The Battle of the Golden Spurs

Drink: Shield and Friend

Ratings:
Strength: 1/5 (sling)
Skill: 4/5 (foreign legion)
Rank: 4/5 (knight of the realm)

[ingredients:]

  • delicious Flemmish food
  • friends
  • the element of surprise

[preparation:]

  1. Invite some friends over with an offer of delicious Belgian chocolates, Trappist Ales, pommes frites, and steamed mussels.
  2. While their mouths are full, ask them to say “Shield and Friend” five times fast.
  3. Punch the face of those who are unable to do so.
  4. Wait in the bushes for their friends to come to your house, jump them, and steal their watches/earrings.

Background

Not a people known for fighting

Not a people known for fighting

Flanders, the Dutch/Flemish-speaking part of Belgium, has seen its fair share of major battles.  Waterloo, Ypres, and the Battle of the Bulge, to name a few.  One trait common to these battles is that they involved peoples other than the Flemish fighting for control of Europe.  Historically, Europe has used Flanders as its sandlot, a convenient rallying place for Great Powers to play games of Kick the Can for neighborhood bragging rights.  The Battle of the Golden Spurs, in 1302, is a notable instance of the Flemmish reppin’ in their own hood.

It is also, incidentally, one of history’s great examples of the military application of tongue twisters.  Not since the days of cavemen have a few men wrung so much mileage out of a few key words.

Say our names three times fast, or we'll clobber you and take your mammoth.

Say our names three times fast, or we'll clobber you and take your mammoth.

Several inopportune circumstances coincided to bring out the Flemmish fighting spirit.  France had officially added Flanders to its crown lands in 1297, but had not really done anything about it except update its maps.  At the same time, the Bruges wool brokers’ traditional monopoly on wool importation from England was being threatened by English King, “Factory Direct” Edward I, who was trying to bypass the Flemish merchants.  The Flemish appealed to French King Philip the Fair to protect their monopoly.  The French crown responded by garrisoning troops in Bruges and suppressing the wool guilds.

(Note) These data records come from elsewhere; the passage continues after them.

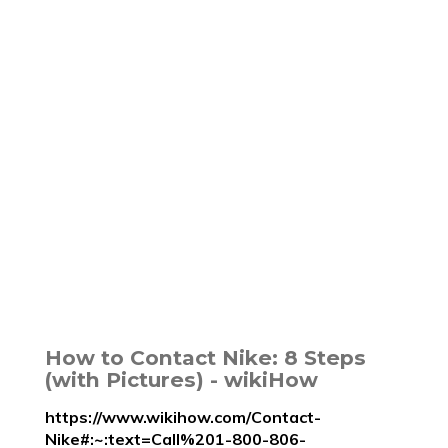
How to Contact Nike: 8 Steps
(with Pictures) - wikiHow
https://www.wikihow.com/Contact-
Nike#:~:text=Call%201-800-806-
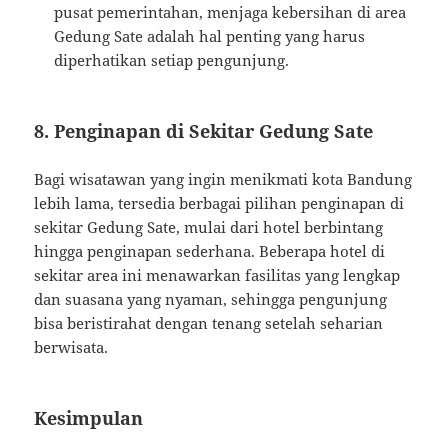
pusat pemerintahan, menjaga kebersihan di area
Gedung Sate adalah hal penting yang harus
diperhatikan setiap pengunjung.
8. Penginapan di Sekitar Gedung Sate
Bagi wisatawan yang ingin menikmati kota Bandung
lebih lama, tersedia berbagai pilihan penginapan di
sekitar Gedung Sate, mulai dari hotel berbintang
hingga penginapan sederhana. Beberapa hotel di
sekitar area ini menawarkan fasilitas yang lengkap
dan suasana yang nyaman, sehingga pengunjung
bisa beristirahat dengan tenang setelah seharian
berwisata.
Kesimpulan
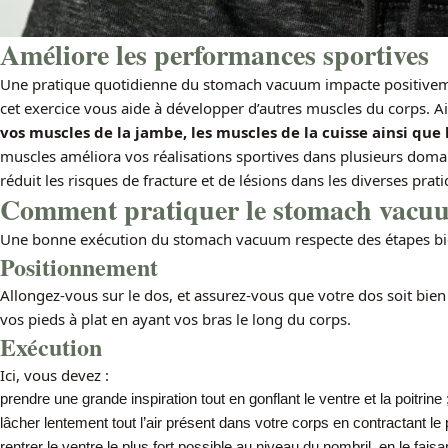
Améliore les performances sportives
Une pratique quotidienne du stomach vacuum impacte positiveme
cet exercice vous aide à développer d’autres muscles du corps. A
vos muscles de la jambe, les muscles de la cuisse ainsi que
muscles améliora vos réalisations sportives dans plusieurs dom
réduit les risques de fracture et de lésions dans les diverses prat
Comment pratiquer le stomach vacu
Une bonne exécution du stomach vacuum respecte des étapes bie
Positionnement
Allongez-vous sur le dos, et assurez-vous que votre dos soit bien 
vos pieds à plat en ayant vos bras le long du corps.
Exécution
Ici, vous devez :
prendre une grande inspiration tout en gonflant le ventre et la poitrine 
lâcher lentement tout l’air présent dans votre corps en contractant le 
rentrer le ventre le plus fort possible au niveau du nombril, en le fais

Had they known there is nothing to do in Bruges, the soldiers might not have come.

Had they known there is nothing to do in Bruges, the soldiers might not have come.

Objecting to being kicked out of their homes, a band of local militia crept back into town on the night of May 18th, 1302 and slaughtered the French soldiers in their beds.  To identify the occupying French (everyone looked the same in their stocking caps and  English-wool onesies), the militia asked their victims to pronounce a phrase very difficult for the French to say: “schild en vriend” which means “shield and friend.”  Only the leader of the French garrison (who was a big Rosetta Stone user) and a handful of others escaped with their lives.  A few native Flemmish who slept with retainers in their mouths were also killed accidentally.

As could be expected, the French were upset.  France was an imposing continental power, and things like this just didn’t happen to the glorious French military (not yet anyway).  King Philip sent 8,000 professional knights, infantry and crossbowmen into Flanders to punish the uppity wool merchants.  The Flemmings (yes, that is a correct name for them) brought out 3,000 men-at-arms from Bruges and another 5,500 from farther afield.  Despite being armed mainly with pointy sticks called Goedendag, the Flemmings made excellent tactical decisions.  They met the French in a field littered with trees, steams and ditches, making life difficult for the well-armored, and extremely heavy, French cavalry.

The two sides clashed on July 11th, 1302.  The French infantry was on the verge of breaking the Flemmings when the French commander Robert of Artois called them back so the cavalry could sweep in and claim victory (the infantry needed one more win to trigger an expensive vesting option in their contract for 1303).  French servants had been filling the streams and ditches with wood to help support the knights, but Robert did not wait for them to finish.  He sent the cavalry forward.  The knights were slaughtered by the mobile Flemmish infantry as the heavy horses and soldiers sank into the marshy ground.

 

My trusty cheval Jean-Luc-The-Horse and I are unstoppable! Now pull us out of this mud. Chop chop.

My trusty cheval Jean-Luc-The-Horse and I are unstoppable! Now pull us out of this mud. Chop chop.

The battle turned into a rout, and the Flemmish pursued the French over ten kilometers.  Not in the mood to deal with captives, the Flemmish killed a lot of extremely high-ranking French officers and noblemen, including Robert of Artois and the French-appointed Governor of Flanders.  At least a thousand French knights were killed, from whom the Flemmish gathered golden spurs as trophies of their victory (and tons of xp).  Those spurs gave the battle its name.